Le silence du président de la République, alors qu’il est l’objet d’intenses sollicitations de la part de sa cour pour briguer un hypothétique cinquième mandat, intrigue au plus haut point ceux qui sont à la manœuvre de cette opération de charme.
L’appel du chef du MSP, Abderrezak Makri, à l’adresse de l’homme fort de l’armée, le chef d’état-major, Ahmed Gaïd Salah, pour garantir une transition démocratique, n’a fait, en réalité, qu’ajouter du trouble à l’insondable expectative dans laquelle patauge la classe politique dans son ensemble. Le temps est donc à la vigilance extrême et les acteurs ont montré qu’ils sont prêts à faire des concessions et à franchir le pas pour rencontrer même l’ennemi d’hier dans l’espoir de ne rien rater du moindre changement qui pourrait intervenir. Et ce brouillard, qui couvre telle une chape de plomb la scène politique, a même jeté un voile de suspicion à l’intérieur de certaines formations dont les instances se sont retrouvées contraintes d’agir d’une façon autonome, en contractant des alliances conjoncturelles et suscitant l’ire de leurs directions.
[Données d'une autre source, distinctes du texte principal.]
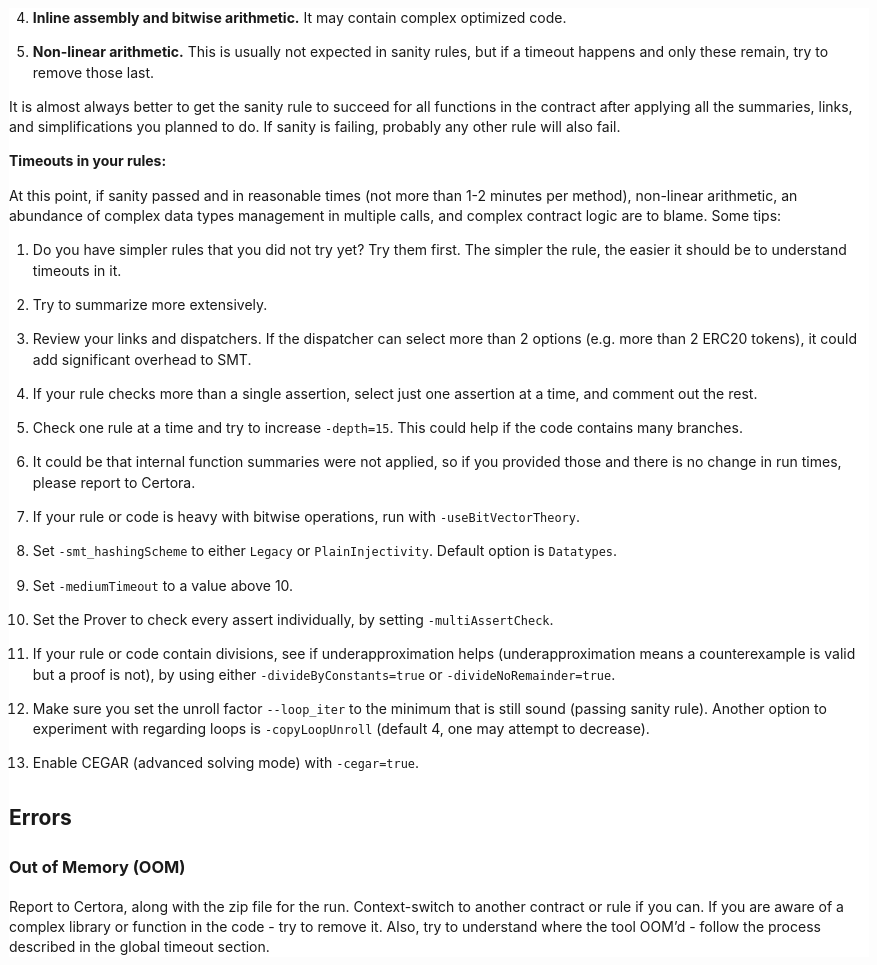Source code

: 4.  **Inline assembly and bitwise arithmetic.** It may contain complex optimized code.
    
5.  **Non-linear arithmetic.** This is usually not expected in sanity rules, but if a timeout happens and only these remain, try to remove those last.
    

It is almost always better to get the sanity rule to succeed for all functions in the contract after applying all the summaries, links, and simplifications you planned to do. If sanity is failing, probably any other rule will also fail.

**Timeouts in your rules:**

At this point, if sanity passed and in reasonable times (not more than 1-2 minutes per method), non-linear arithmetic, an abundance of complex data types management in multiple calls, and complex contract logic are to blame. Some tips:

1.  Do you have simpler rules that you did not try yet? Try them first. The simpler the rule, the easier it should be to understand timeouts in it.
    
2.  Try to summarize more extensively.
    
3.  Review your links and dispatchers. If the dispatcher can select more than 2 options (e.g. more than 2 ERC20 tokens), it could add significant overhead to SMT.
    
4.  If your rule checks more than a single assertion, select just one assertion at a time, and comment out the rest.
    
5.  Check one rule at a time and try to increase `-depth=15`. This could help if the code contains many branches.
    
6.  It could be that internal function summaries were not applied, so if you provided those and there is no change in run times, please report to Certora.

7. If your rule or code is heavy with bitwise operations, run with `-useBitVectorTheory`.

8. Set `-smt_hashingScheme` to either `Legacy` or `PlainInjectivity`. Default option is `Datatypes`.

9. Set `-mediumTimeout` to a value above 10.

10. Set the Prover to check every assert individually, by setting `-multiAssertCheck`.

11. If your rule or code contain divisions, see if underapproximation helps (underapproximation means a counterexample is valid but a proof is not), by using either `-divideByConstants=true` or `-divideNoRemainder=true`.

12. Make sure you set the unroll factor `--loop_iter` to the minimum that is still sound (passing sanity rule). Another option to experiment with regarding loops is `-copyLoopUnroll` (default 4, one may attempt to decrease).

13. Enable CEGAR (advanced solving mode) with `-cegar=true`.
    

Errors
------

### Out of Memory (OOM)

Report to Certora, along with the zip file for the run. Context-switch to another contract or rule if you can. If you are aware of a complex library or function in the code - try to remove it. Also, try to understand where the tool OOM’d - follow the process described in the global timeout section.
N’est-ce pas ce flou théâtral qui a fini de contraindre des partis aux positions diamétralement opposées, idéologiquement et politiquement, à se mettre autour d’une même table de discussion, dans une tentative, aussi bien pour les uns que pour les autres, de déceler chez son vis-à-vis un ou des indices qui désigneraient la direction du vent ? Et l’absence, à ce propos, d’éléments probants sur ce que réserve l’avenir au pays ne fait qu’acculer la classe politique dans une ennuyeuse et inconfortable position de wait and see.